Fungi forming mold on food are
hazardous. Fungi supplying antibiotics are beneficial. Fungi may be harmful
pathogens. On the other hand, they are used for the production of food or
medicine and in bioengineering. In either case, it is required to precisely
understand their growth mechanism. Researchers have now taken a big step
forward: Using high-performance light microscopy, they watched mold fungi as
they grew in the cell.
Like most fungi, mold fungi are hyphal
fungi. They consist of filamentous cells, hyphae, which may form large
networks, mycelia. The hyphae of about 3 µm in thickness exclusively grow by
directed extension of their tips. They grow very rapidly, by about 1.5 mm per
day. An important objective of biological fundamental research is to understand
this growth on the molecular level, as hyphal growth plays an important role in
both health-damaging effects and beneficial applications of fungi.
For their studies, the researchers
tagged a key enzyme required for building the chitin-containing cell wall with
a fluorescent protein and observed the latter in the living cell with the help
of high-resolution microscopy (nanoscopy). Use of ultrasensitive cameras in the
microscope enabled high-speed imaging of tip growth and of the transport of
individual vesicles. These images resemble small movies and allow to precisely
determine transport speed of the vesicles. They reveal how building materials
are packed into smallest vesicles and transported along the fiber structures of
the cell skeleton to the cell tip by transport vehicles, the motor proteins.

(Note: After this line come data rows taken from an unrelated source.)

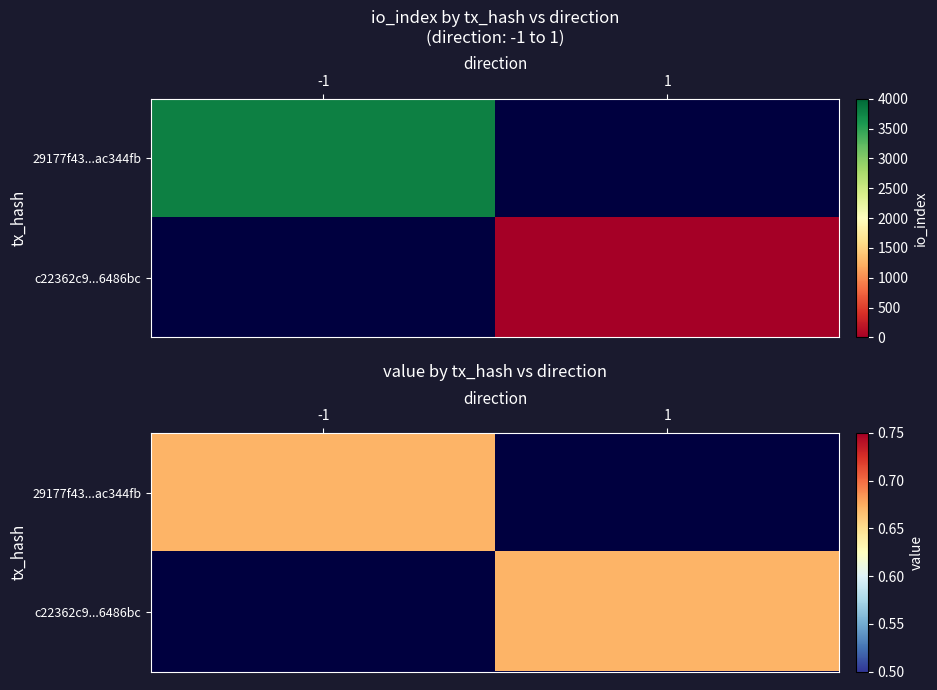

Rank the series by their maximum value, from lowest to highest.

c22362c92faf44d2fb904c5b4a54cc7ac6486bc, 29177f43067b29519a6a1838224c4327ac344fb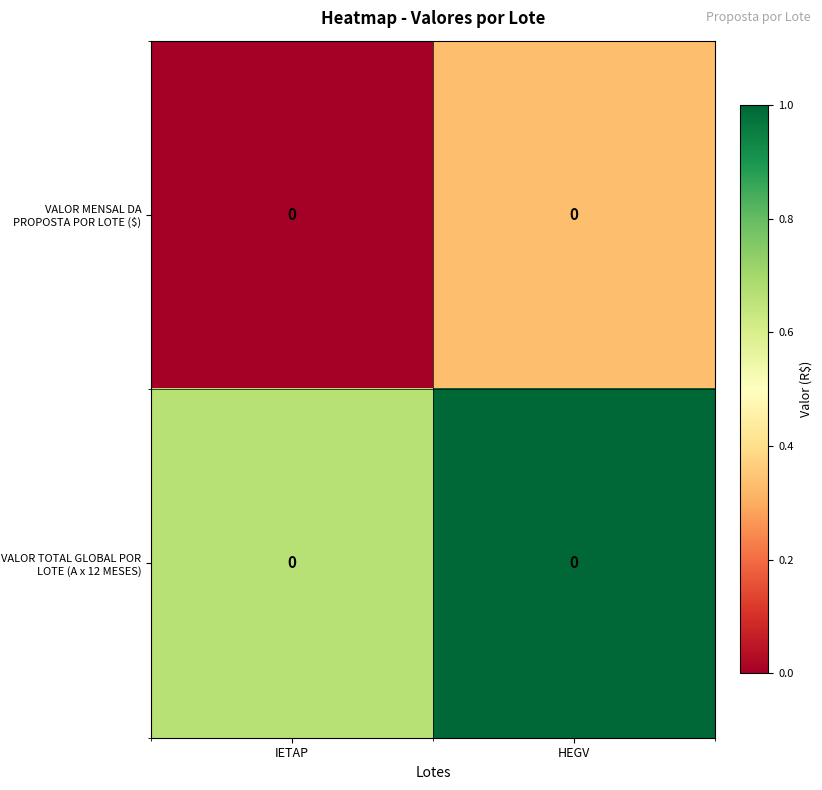

At how many categories does at least one series exceed 0?

2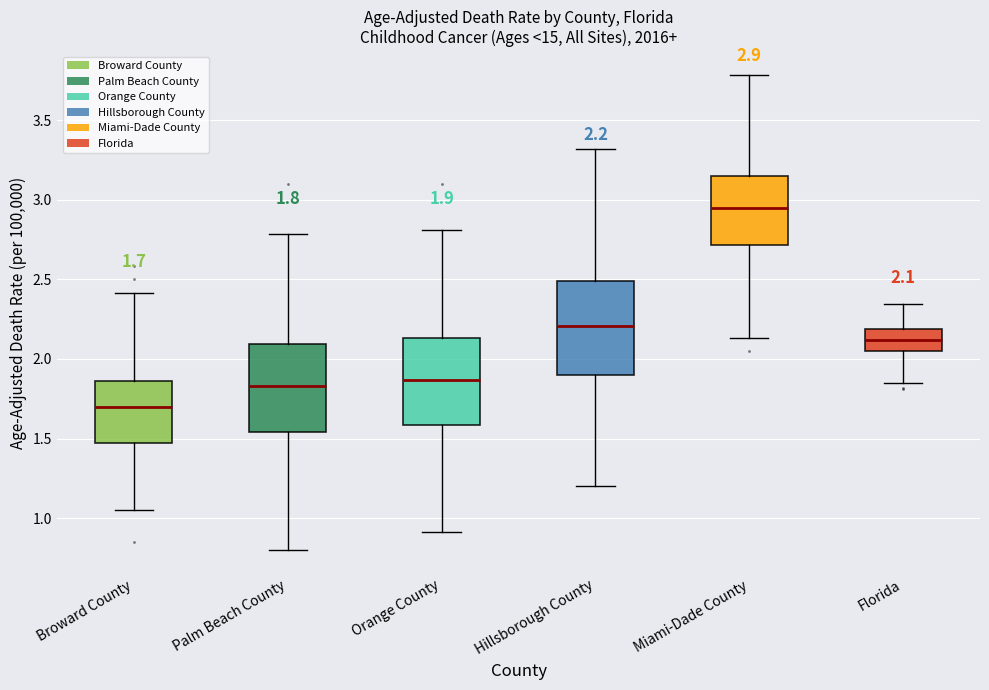

Which box has the highest median line?

Miami-Dade County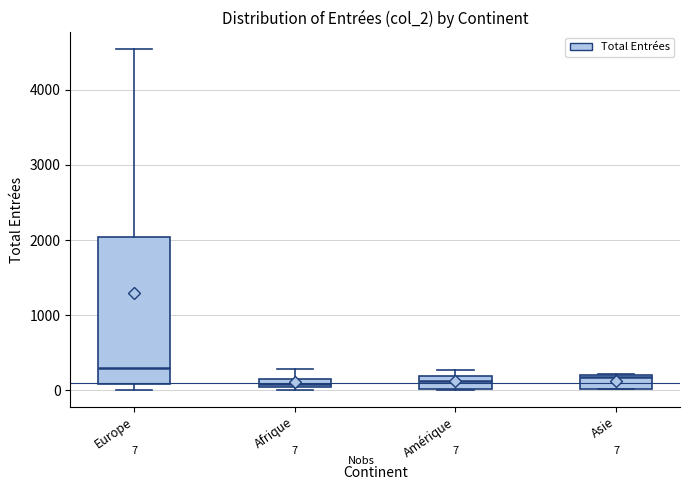

Which box is the tallest, from its lower edge to its upper edge?

Europe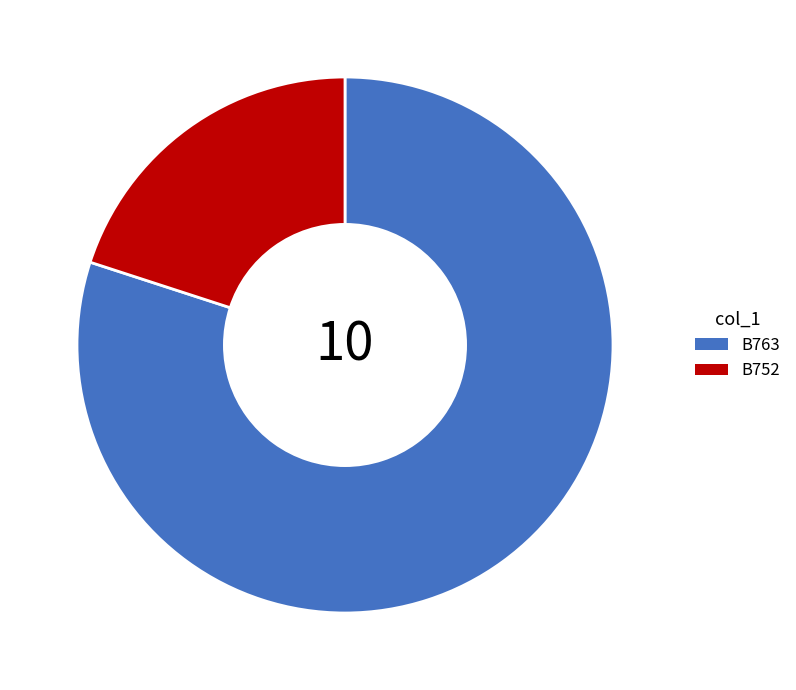

Which has a higher value, B752 or B763?

B763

Motor proteins are very small nanomotors that dock to the fiber structures with
two small "feet" and walk on these structures. Using genetically
modified fungi, the scientists also identified the motor proteins responsible
for the transports.
From their observations, the researchers
of the Institute of Applied Physics and the Institute for Applied Biosciences
of KIT derived a first comprehensive model to describe how the rapidly growing
hyphal tip is supplied with construction material. This is an important step
towards complete molecular understanding of directed cell growth processes,
Professor Gerd Ulrich Nienhaus of KIT's Institute of Applied Physics says.
"The findings made in hyphal fungi are of general relevance to biology, as
they can be transferred to other cells and organisms. On the other hand, they
open up new opportunities to specifically influence fungal growth, which is
important to the mitigation of pathogenic species in medicine."